Rainer nahm ihre Hand. Damaris fiel sofort auf, dass seine Hand ganz kalt war. „Sie sind tot“, sagte er leise. „Hast du irgendjemand gesehen? Oder war irgendetwas Ungewöhnliches in dieser Nacht?“
„Gesehen habe ich nichts, ich habe nur die zwei gedämpften Schüsse gehört. Ja und dann gab es da ein Telefonanruf. Es hat wie ein Jungenstreich geklungen. Ich habe aber alles auf Band und werde es morgen dem Chef vorspielen.“
„Hast du Herrn Becher noch nicht über die Vorfälle informiert?“
„Nein, bis jetzt noch nicht. Ich denke, wir sollten ihn anpiepsen und dann auch direkt die Spurensicherung aus Dieken kommen lassen.“
Das „lassen“ wäre ihr fast im Hals stecken geblieben. Rainers Hand hatte ihre losgelassen. In seinen Augen sah sie, dass etwas nicht stimmte. Rainer wusste, wie man mit einer Handbewegung jemandem die Halswirbel brechen konnte. Aus seiner Tasche holte er einen schwarzen Lederhandschuh, wie ihn alle Polizisten mit sich führten. Er streichelte ihr mit der linken Hand über das blonde, kurz geschnittene Haar. Dann schnellte seine Rechte an ihren Unterkiefer, sodass der Kopf ruckartig nach hinten flog.

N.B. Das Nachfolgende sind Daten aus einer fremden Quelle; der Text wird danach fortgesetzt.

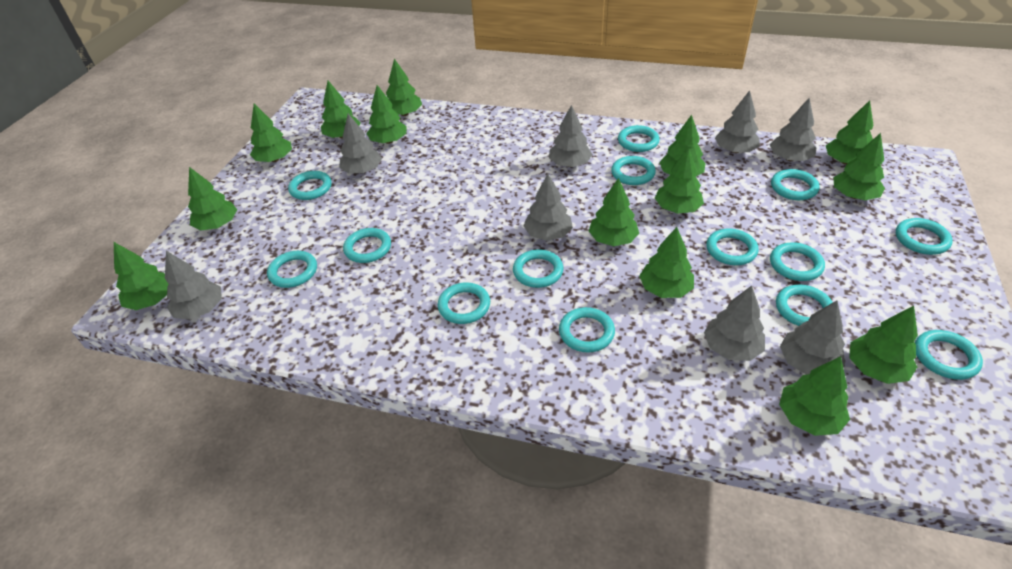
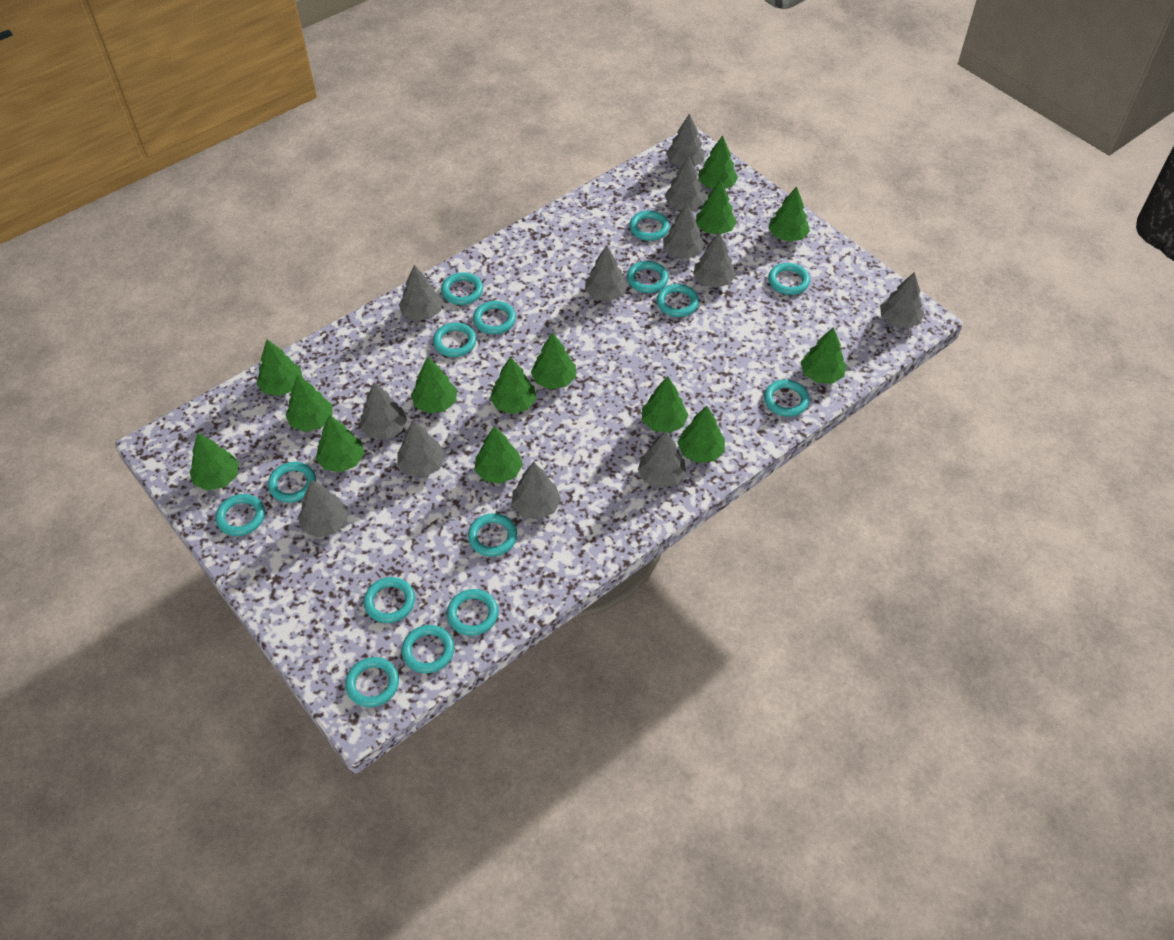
grey tree: [165,251,222,320] [339,114,382,174] [523,174,573,241] [549,105,593,167] [704,286,765,361] [715,90,760,153] [770,98,816,161] [780,300,845,375] = 8 -> [298,480,348,538] [360,382,407,439] [397,420,445,477] [399,265,442,321] [511,462,561,520] [585,245,628,301] [638,431,686,488] [663,203,705,259] [665,156,705,210] [666,114,705,167] [693,232,736,288] [880,272,924,328] = 12
turquoise ring: [267,251,317,288] [288,171,332,200] [343,228,391,263] [438,283,490,324] [513,250,564,288] [559,307,615,352] [611,156,656,185] [618,125,660,152] [706,229,759,265] [770,242,825,281] [771,169,820,200] [776,285,833,326] [896,218,953,255] [915,330,983,380] = 14 -> [216,494,265,536] [268,462,316,502] [345,657,399,707] [364,577,415,623] [402,625,454,673] [433,323,477,357] [441,272,483,305] [447,589,498,636] [468,513,517,556] [473,301,516,334] [627,261,669,293] [629,211,670,241] [657,284,699,317] [764,380,810,417] [768,263,810,295] = 15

Es knackte, wie wenn man dürres Holz im Winter für den Kamin klein machte. Nur, dass hier kein dürres Holz gebrochen wurde, sondern einer der Halswirbel von Damaris Rollflügel. Eigentlich hätte Damaris nun die letzte Ehre zu Teil werden sollen. Jedoch war dort niemand, der für sie ein Gebet sprach oder ihre vor Todesangst geweitet Augen schloss. Erst, wenn die Spurensicherung ihren Job gemacht hatte, würde sie mit einem städtischen Leichenwagen abtransportiert werden und dann würden auch ihre Augen geschlossen werden.
Für Rainer war dies hier ein Job, für den er bezahlt wurde und diesen wollte er gut ausführen. Mit seiner rechten, immer noch vom Lederhandschuh geschützten Hand, drückte er somit den Notrufknopf, um zusätzliche Streifenwagen zur Station zu ordern. Als Nächstes wurde Jörn Becher angepiepst und die Spurensicherung aus Dieken gerufen. Alles musste jetzt sehr schnell gehen. In der Regel braucht der nächstgelegene Streifenwagen höchstens drei Minuten bis zur Polizeistation und Herr Becher würde auch in den nächsten zehn Minuten hier auftauchen. Er war zwar ein unausstehlicher Typ, hatte aber einen Scharfsinn, der nicht unterschätzt werden durfte.